You don't seem to understand my argument, so let me rephrase: The example
about Native Hawaiians was meant to highlight the nature of conditional
probabilities, and p-values are conditional probabilities. Just because
p-values are below some threshold doesn't necessarily mean that the null
hypothesis is incorrect and therefore should be rejected. Just because
p-values values are high doesn't mean that the null hypothesis should fail to
be rejected. P-values do not theoretically give that information. It doesn't
even represent the probability of observing that value, since it's a
conditional probability - as in, the probability of observing that value given
that the null hypothesis is true, not the probability of observing that value.
If the p-value is below 0.005, can you scientifically, theoretically conclude
that the null hypothesis should be rejected?

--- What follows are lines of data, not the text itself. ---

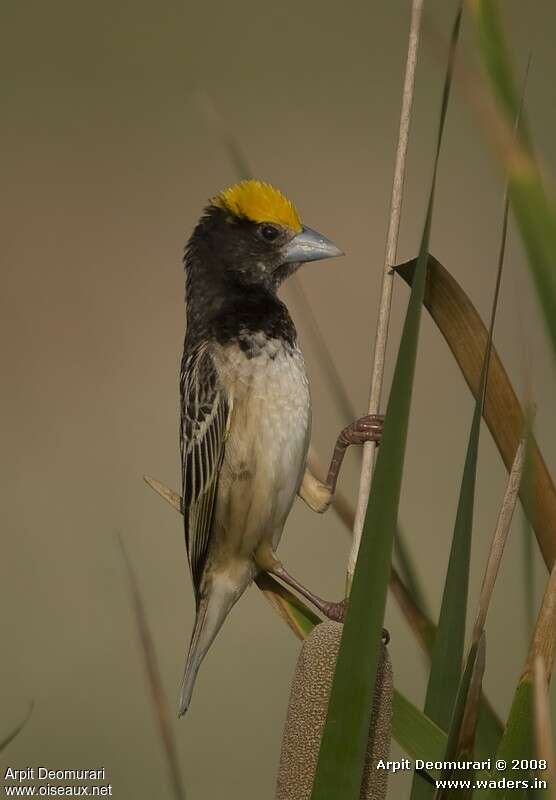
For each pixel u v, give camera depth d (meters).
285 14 26.44
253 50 24.92
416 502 13.55
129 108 23.56
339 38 25.41
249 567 7.12
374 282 17.19
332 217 18.81
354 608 3.81
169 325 17.67
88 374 16.61
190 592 12.98
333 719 3.85
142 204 20.42
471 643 3.95
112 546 13.71
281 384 6.91
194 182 21.12
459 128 21.67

The probability of seeing a
Native Hawaiian person given that the person is a US citizen is below the
threshold of 0.005, but does that mean the conditioned part (the US citizen
thing) should be rejected? Granted, it's hard to relate that example to actual
experiments, but my argument is that p-values don't theoretically give any
conclusions either way, and trying to make it "scientific" to draw conclusions
by introducing thresholds to a conditional probability, no matter how strict,
seems inherently flawed. Using it as a single metric among many, to use it as
a tool for exploration makes sense to me. Even to make strong suggestions,
sure, especially with all the controls RCTs put in. But to make hard
conclusions, as in NHST? The approach itself doesn't have the theoretical
power to do so.